Update the items beginning at the line that contains "common name: Hare's-tail cottongrass" and ending after the line that contains "order: Ericales": write those lines out again, replacing each "common name" with "vernacular name" and leaving everything else unchanged.

--*--

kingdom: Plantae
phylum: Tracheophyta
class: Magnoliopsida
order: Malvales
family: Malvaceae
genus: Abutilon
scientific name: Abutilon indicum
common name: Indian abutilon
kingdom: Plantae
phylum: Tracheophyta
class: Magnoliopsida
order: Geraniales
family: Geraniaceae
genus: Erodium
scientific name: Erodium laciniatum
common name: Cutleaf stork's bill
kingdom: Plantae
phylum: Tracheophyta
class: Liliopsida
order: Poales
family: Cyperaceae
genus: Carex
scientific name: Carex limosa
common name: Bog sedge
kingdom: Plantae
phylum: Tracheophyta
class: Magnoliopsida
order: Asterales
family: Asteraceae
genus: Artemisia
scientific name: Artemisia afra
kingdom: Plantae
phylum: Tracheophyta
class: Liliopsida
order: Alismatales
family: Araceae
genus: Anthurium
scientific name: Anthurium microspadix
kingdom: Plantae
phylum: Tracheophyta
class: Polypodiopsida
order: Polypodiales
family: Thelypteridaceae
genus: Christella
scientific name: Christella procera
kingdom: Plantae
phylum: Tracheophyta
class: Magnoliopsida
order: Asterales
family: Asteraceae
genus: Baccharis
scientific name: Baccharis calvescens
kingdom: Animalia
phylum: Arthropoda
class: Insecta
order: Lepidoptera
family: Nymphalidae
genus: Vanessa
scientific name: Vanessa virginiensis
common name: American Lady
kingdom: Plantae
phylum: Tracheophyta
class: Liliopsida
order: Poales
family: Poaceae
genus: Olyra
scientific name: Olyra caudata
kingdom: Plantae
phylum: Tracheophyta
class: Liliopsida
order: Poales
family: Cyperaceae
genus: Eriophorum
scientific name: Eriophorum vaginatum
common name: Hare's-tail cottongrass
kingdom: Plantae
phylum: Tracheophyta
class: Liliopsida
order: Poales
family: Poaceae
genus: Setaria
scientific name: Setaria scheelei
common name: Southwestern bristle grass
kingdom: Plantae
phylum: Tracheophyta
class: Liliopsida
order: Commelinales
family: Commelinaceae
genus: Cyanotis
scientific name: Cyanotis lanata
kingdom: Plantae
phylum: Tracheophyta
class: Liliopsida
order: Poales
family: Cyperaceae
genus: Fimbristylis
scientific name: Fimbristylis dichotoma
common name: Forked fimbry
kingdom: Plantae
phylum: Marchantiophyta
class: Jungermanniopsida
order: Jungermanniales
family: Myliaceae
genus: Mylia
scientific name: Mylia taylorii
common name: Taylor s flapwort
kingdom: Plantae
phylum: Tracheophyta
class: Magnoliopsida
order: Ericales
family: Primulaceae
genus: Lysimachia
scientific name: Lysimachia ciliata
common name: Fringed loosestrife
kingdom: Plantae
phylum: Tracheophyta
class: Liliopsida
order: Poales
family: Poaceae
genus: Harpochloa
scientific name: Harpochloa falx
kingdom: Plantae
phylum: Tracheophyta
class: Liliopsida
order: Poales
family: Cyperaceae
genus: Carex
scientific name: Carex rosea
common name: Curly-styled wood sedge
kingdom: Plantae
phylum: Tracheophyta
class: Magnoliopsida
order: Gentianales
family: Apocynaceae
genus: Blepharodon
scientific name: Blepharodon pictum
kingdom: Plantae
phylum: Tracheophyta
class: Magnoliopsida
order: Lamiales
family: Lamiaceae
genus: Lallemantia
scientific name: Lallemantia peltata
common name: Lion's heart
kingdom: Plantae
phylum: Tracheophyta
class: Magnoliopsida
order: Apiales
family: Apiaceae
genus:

--*--

_Result of the task:_
vernacular name: Hare's-tail cottongrass
kingdom: Plantae
phylum: Tracheophyta
class: Liliopsida
order: Poales
family: Poaceae
genus: Setaria
scientific name: Setaria scheelei
vernacular name: Southwestern bristle grass
kingdom: Plantae
phylum: Tracheophyta
class: Liliopsida
order: Commelinales
family: Commelinaceae
genus: Cyanotis
scientific name: Cyanotis lanata
kingdom: Plantae
phylum: Tracheophyta
class: Liliopsida
order: Poales
family: Cyperaceae
genus: Fimbristylis
scientific name: Fimbristylis dichotoma
vernacular name: Forked fimbry
kingdom: Plantae
phylum: Marchantiophyta
class: Jungermanniopsida
order: Jungermanniales
family: Myliaceae
genus: Mylia
scientific name: Mylia taylorii
vernacular name: Taylor s flapwort
kingdom: Plantae
phylum: Tracheophyta
class: Magnoliopsida
order: Ericales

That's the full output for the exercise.